BEGIN PROVIDED RECORDS

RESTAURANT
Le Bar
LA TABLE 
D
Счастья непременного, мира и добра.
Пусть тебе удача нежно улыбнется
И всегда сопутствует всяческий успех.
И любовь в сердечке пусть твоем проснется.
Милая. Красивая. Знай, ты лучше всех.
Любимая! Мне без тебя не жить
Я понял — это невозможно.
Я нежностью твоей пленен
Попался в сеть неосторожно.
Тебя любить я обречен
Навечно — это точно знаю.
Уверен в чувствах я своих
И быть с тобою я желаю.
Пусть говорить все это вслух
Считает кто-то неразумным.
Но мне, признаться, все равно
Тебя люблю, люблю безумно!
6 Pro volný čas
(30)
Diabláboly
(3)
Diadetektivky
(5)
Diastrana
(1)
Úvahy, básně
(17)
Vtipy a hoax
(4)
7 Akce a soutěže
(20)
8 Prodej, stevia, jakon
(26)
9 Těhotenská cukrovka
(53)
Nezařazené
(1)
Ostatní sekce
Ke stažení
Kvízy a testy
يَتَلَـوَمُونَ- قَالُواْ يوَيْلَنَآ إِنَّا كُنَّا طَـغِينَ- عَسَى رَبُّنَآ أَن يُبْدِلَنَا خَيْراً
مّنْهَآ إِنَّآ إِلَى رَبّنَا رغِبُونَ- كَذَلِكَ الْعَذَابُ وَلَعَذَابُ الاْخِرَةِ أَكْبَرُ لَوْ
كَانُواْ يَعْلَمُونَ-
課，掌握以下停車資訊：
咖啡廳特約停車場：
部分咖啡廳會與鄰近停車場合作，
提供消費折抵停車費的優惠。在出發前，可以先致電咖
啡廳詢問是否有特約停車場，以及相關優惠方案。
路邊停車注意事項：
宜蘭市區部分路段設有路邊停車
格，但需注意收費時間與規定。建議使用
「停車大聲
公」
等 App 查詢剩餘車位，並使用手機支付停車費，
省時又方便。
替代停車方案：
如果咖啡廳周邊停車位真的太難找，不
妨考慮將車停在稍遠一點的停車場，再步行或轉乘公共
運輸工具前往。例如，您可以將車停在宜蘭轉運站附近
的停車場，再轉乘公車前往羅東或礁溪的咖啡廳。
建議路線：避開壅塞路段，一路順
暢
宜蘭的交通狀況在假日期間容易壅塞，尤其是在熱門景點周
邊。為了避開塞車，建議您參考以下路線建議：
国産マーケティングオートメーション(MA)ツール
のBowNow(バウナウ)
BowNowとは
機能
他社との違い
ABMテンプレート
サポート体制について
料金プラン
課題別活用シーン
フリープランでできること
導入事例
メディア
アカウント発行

END PROVIDED RECORDS

Extract every line of text from the rows above, reproducing each one verbatim and in its original order.

RESTAURANT
Le Bar
LA TABLE 
D
Счастья непременного, мира и добра.
Пусть тебе удача нежно улыбнется
И всегда сопутствует всяческий успех.
И любовь в сердечке пусть твоем проснется.
Милая. Красивая. Знай, ты лучше всех.
Любимая! Мне без тебя не жить
Я понял — это невозможно.
Я нежностью твоей пленен
Попался в сеть неосторожно.
Тебя любить я обречен
Навечно — это точно знаю.
Уверен в чувствах я своих
И быть с тобою я желаю.
Пусть говорить все это вслух
Считает кто-то неразумным.
Но мне, признаться, все равно
Тебя люблю, люблю безумно!
6 Pro volný čas
(30)
Diabláboly
(3)
Diadetektivky
(5)
Diastrana
(1)
Úvahy, básně
(17)
Vtipy a hoax
(4)
7 Akce a soutěže
(20)
8 Prodej, stevia, jakon
(26)
9 Těhotenská cukrovka
(53)
Nezařazené
(1)
Ostatní sekce
Ke stažení
Kvízy a testy
يَتَلَـوَمُونَ- قَالُواْ يوَيْلَنَآ إِنَّا كُنَّا طَـغِينَ- عَسَى رَبُّنَآ أَن يُبْدِلَنَا خَيْراً
مّنْهَآ إِنَّآ إِلَى رَبّنَا رغِبُونَ- كَذَلِكَ الْعَذَابُ وَلَعَذَابُ الاْخِرَةِ أَكْبَرُ لَوْ
كَانُواْ يَعْلَمُونَ-
課，掌握以下停車資訊：
咖啡廳特約停車場：
部分咖啡廳會與鄰近停車場合作，
提供消費折抵停車費的優惠。在出發前，可以先致電咖
啡廳詢問是否有特約停車場，以及相關優惠方案。
路邊停車注意事項：
宜蘭市區部分路段設有路邊停車
格，但需注意收費時間與規定。建議使用
「停車大聲
公」
等 App 查詢剩餘車位，並使用手機支付停車費，
省時又方便。
替代停車方案：
如果咖啡廳周邊停車位真的太難找，不
妨考慮將車停在稍遠一點的停車場，再步行或轉乘公共
運輸工具前往。例如，您可以將車停在宜蘭轉運站附近
的停車場，再轉乘公車前往羅東或礁溪的咖啡廳。
建議路線：避開壅塞路段，一路順
暢
宜蘭的交通狀況在假日期間容易壅塞，尤其是在熱門景點周
邊。為了避開塞車，建議您參考以下路線建議：
国産マーケティングオートメーション(MA)ツール
のBowNow(バウナウ)
BowNowとは
機能
他社との違い
ABMテンプレート
サポート体制について
料金プラン
課題別活用シーン
フリープランでできること
導入事例
メディア
アカウント発行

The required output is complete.